West Texas Intermediate for December delivery rose $1.47 to $38.28 a barrel at 10:02 a.m. in New York. Brent for January settlement advanced $1.31 to $40.28 a barrel.

Americans are voting in a presidential election that could reshape U.S. policy on a slew of energy-related areas such as fracking and how to address climate change. All the while, a swiftly evolving coronavirus situation in Europe is raising new threats to oil's spotty demand recovery.
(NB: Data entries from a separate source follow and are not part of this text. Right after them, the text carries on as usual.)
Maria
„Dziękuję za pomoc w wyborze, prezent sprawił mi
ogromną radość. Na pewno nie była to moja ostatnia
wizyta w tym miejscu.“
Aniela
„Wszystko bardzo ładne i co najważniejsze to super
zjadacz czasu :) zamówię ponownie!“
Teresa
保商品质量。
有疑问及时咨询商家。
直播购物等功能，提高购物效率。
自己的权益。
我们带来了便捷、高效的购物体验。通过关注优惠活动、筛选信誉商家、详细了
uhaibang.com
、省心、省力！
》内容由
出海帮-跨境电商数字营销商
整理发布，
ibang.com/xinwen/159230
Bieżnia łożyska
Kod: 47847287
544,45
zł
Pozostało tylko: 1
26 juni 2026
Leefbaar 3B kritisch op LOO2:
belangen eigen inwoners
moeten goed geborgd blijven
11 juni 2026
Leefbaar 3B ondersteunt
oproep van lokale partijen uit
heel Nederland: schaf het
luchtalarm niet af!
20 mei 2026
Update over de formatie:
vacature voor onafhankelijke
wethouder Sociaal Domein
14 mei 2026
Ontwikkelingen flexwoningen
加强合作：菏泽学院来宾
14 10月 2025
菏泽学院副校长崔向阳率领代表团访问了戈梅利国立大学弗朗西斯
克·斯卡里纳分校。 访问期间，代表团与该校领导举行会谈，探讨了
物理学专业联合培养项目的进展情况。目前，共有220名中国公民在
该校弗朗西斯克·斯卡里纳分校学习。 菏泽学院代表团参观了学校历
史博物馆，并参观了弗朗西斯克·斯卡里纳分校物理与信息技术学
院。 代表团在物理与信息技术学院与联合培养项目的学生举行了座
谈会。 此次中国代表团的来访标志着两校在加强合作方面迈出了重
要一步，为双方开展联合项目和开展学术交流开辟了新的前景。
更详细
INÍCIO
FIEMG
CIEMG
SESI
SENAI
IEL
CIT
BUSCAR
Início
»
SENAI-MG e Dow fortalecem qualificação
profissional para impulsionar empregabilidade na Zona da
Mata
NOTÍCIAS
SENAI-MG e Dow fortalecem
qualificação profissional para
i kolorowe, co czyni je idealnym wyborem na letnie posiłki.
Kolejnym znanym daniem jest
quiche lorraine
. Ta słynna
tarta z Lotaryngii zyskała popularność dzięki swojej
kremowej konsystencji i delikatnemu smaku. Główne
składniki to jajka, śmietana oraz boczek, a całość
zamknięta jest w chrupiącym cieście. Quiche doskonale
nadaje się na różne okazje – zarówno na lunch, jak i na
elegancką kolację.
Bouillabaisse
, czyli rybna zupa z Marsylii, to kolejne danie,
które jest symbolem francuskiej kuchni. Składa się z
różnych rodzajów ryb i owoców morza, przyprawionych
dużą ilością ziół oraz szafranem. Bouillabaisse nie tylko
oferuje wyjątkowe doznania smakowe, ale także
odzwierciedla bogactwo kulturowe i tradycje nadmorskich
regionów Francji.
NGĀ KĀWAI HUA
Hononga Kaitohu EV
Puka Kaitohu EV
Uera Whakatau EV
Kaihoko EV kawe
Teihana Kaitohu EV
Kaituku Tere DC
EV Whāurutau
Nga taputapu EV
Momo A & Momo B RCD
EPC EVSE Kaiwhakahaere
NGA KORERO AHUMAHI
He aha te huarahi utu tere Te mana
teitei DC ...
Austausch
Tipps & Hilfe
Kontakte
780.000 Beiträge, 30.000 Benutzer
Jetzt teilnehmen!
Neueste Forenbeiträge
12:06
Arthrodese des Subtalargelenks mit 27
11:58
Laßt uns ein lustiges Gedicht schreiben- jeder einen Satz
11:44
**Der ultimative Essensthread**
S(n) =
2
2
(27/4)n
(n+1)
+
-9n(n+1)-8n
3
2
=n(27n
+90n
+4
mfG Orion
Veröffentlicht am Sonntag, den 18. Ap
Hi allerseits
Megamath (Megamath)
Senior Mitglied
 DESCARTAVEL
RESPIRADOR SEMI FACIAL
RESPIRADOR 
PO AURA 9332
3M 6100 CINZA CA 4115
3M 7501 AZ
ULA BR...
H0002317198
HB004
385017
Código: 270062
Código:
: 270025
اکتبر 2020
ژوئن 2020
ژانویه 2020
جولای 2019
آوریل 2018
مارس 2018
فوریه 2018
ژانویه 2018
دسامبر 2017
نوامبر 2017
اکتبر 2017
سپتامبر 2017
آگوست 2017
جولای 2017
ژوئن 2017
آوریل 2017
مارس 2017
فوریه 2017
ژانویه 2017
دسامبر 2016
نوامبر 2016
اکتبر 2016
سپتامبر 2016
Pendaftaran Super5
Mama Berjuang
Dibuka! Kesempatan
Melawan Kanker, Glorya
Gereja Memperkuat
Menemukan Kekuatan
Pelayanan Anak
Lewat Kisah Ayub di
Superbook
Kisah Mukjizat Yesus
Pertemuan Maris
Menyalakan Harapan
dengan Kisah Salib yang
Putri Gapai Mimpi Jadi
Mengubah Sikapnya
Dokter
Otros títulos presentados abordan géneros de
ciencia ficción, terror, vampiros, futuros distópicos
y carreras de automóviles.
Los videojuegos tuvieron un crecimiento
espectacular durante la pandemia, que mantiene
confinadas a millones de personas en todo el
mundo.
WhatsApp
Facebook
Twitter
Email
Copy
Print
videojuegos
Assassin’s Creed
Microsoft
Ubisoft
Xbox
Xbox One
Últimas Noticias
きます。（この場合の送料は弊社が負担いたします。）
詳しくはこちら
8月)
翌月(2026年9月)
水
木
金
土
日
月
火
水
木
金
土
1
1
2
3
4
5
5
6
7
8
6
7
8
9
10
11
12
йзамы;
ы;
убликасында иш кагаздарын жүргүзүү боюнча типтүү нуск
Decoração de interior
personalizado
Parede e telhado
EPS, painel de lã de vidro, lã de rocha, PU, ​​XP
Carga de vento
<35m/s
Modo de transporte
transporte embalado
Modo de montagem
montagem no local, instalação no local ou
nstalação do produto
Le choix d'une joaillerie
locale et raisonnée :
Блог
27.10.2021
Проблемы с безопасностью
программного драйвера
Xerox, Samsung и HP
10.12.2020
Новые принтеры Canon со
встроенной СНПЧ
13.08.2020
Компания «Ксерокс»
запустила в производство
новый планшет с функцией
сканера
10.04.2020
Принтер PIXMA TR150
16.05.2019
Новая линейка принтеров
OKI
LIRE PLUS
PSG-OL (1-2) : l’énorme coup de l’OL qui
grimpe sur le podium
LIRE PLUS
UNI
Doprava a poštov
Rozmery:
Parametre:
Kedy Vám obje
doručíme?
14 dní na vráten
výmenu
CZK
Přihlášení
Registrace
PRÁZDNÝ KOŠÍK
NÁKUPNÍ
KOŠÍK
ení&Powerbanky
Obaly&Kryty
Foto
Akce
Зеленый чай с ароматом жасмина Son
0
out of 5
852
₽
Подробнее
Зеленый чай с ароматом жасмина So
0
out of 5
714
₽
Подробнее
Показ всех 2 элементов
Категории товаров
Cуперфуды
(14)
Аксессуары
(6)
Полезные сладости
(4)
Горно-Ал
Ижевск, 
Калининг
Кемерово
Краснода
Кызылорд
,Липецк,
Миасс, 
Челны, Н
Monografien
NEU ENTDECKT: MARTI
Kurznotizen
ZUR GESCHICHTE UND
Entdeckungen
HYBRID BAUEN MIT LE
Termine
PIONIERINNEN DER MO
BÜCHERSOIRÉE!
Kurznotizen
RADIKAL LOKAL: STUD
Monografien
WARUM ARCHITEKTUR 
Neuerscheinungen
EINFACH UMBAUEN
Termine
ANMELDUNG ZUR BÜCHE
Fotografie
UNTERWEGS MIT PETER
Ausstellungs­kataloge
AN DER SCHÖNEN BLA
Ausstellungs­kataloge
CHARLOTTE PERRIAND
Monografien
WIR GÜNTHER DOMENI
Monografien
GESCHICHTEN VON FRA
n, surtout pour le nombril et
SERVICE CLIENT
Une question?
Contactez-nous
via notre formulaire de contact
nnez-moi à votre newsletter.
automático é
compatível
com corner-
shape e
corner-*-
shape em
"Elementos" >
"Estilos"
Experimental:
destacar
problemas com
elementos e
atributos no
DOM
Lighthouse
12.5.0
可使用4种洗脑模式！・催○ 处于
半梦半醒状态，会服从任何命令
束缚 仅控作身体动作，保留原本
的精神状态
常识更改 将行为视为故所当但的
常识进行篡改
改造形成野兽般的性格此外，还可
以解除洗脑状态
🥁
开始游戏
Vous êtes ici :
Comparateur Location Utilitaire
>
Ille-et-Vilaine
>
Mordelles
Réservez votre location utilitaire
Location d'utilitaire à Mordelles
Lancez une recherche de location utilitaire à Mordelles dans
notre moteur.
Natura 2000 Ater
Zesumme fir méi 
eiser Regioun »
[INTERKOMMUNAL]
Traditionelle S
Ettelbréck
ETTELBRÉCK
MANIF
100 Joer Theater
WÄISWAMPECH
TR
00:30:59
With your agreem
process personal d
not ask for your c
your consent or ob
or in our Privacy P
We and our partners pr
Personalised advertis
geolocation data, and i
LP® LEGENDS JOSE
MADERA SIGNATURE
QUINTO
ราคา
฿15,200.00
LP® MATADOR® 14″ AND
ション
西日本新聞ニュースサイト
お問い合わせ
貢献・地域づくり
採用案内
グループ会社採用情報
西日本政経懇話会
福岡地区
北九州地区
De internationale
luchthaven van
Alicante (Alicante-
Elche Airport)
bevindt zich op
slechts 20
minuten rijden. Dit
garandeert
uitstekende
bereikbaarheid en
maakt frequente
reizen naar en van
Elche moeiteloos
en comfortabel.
Demand is recovering "at a very slow speed," according to the Organization of Petroleum Exporting Countries' Secretary-General Mohammad Barkindo.

"All eyes will be on the U.S. election today and tomorrow," said Bjarne Schieldrop, chief commodities analyst at SEB AB. On the possible change of course by OPEC+, he said it would be "a relief for the market if it did not have to worry about an additional 1.9 million barrels a day of supply coming."

The forward curves for both Brent and WTI show some underlying strength beyond the rally in headline prices. The spread between Brent's nearest contracts is heading for a close at its tightest contango structure in a week, as is the prompt spread for WTI.